● Task brief
Rewrite the lines of all the entries below as one numbered list, leaving out any blank lines.

● Data in this exercise
++++
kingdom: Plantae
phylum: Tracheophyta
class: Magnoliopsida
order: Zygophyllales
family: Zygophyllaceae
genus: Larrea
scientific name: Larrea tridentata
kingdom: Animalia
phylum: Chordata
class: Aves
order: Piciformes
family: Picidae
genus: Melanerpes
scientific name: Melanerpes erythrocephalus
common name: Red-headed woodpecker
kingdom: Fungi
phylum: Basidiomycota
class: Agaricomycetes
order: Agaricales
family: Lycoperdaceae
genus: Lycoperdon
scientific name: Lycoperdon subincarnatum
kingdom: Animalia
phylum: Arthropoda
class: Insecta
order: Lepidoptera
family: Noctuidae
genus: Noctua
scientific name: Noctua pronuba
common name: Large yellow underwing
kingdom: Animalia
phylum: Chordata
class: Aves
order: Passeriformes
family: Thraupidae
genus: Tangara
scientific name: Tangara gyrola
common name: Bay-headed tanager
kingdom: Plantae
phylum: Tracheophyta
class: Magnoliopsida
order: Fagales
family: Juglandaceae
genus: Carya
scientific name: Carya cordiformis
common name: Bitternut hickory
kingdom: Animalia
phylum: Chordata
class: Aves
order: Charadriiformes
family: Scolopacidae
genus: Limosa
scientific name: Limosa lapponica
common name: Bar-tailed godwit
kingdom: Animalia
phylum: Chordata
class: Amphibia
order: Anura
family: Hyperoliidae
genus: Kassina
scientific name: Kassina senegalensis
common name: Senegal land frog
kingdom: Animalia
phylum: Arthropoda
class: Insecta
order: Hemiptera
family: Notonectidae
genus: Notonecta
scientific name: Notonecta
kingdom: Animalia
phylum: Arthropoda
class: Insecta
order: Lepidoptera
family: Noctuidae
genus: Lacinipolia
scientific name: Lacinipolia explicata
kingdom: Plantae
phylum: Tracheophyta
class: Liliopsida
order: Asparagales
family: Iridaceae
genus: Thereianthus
++++
● The result
1. kingdom: Plantae
2. phylum: Tracheophyta
3. class: Magnoliopsida
4. order: Zygophyllales
5. family: Zygophyllaceae
6. genus: Larrea
7. scientific name: Larrea tridentata
8. kingdom: Animalia
9. phylum: Chordata
10. class: Aves
11. order: Piciformes
12. family: Picidae
13. genus: Melanerpes
14. scientific name: Melanerpes erythrocephalus
15. common name: Red-headed woodpecker
16. kingdom: Fungi
17. phylum: Basidiomycota
18. class: Agaricomycetes
19. order: Agaricales
20. family: Lycoperdaceae
21. genus: Lycoperdon
22. scientific name: Lycoperdon subincarnatum
23. kingdom: Animalia
24. phylum: Arthropoda
25. class: Insecta
26. order: Lepidoptera
27. family: Noctuidae
28. genus: Noctua
29. scientific name: Noctua pronuba
30. common name: Large yellow underwing
31. kingdom: Animalia
32. phylum: Chordata
33. class: Aves
34. order: Passeriformes
35. family: Thraupidae
36. genus: Tangara
37. scientific name: Tangara gyrola
38. common name: Bay-headed tanager
39. kingdom: Plantae
40. phylum: Tracheophyta
41. class: Magnoliopsida
42. order: Fagales
43. family: Juglandaceae
44. genus: Carya
45. scientific name: Carya cordiformis
46. common name: Bitternut hickory
47. kingdom: Animalia
48. phylum: Chordata
49. class: Aves
50. order: Charadriiformes
51. family: Scolopacidae
52. genus: Limosa
53. scientific name: Limosa lapponica
54. common name: Bar-tailed godwit
55. kingdom: Animalia
56. phylum: Chordata
57. class: Amphibia
58. order: Anura
59. family: Hyperoliidae
60. genus: Kassina
61. scientific name: Kassina senegalensis
62. common name: Senegal land frog
63. kingdom: Animalia
64. phylum: Arthropoda
65. class: Insecta
66. order: Hemiptera
67. family: Notonectidae
68. genus: Notonecta
69. scientific name: Notonecta
70. kingdom: Animalia
71. phylum: Arthropoda
72. class: Insecta
73. order: Lepidoptera
74. family: Noctuidae
75. genus: Lacinipolia
76. scientific name: Lacinipolia explicata
77. kingdom: Plantae
78. phylum: Tracheophyta
79. class: Liliopsida
80. order: Asparagales
81. family: Iridaceae
82. genus: Thereianthus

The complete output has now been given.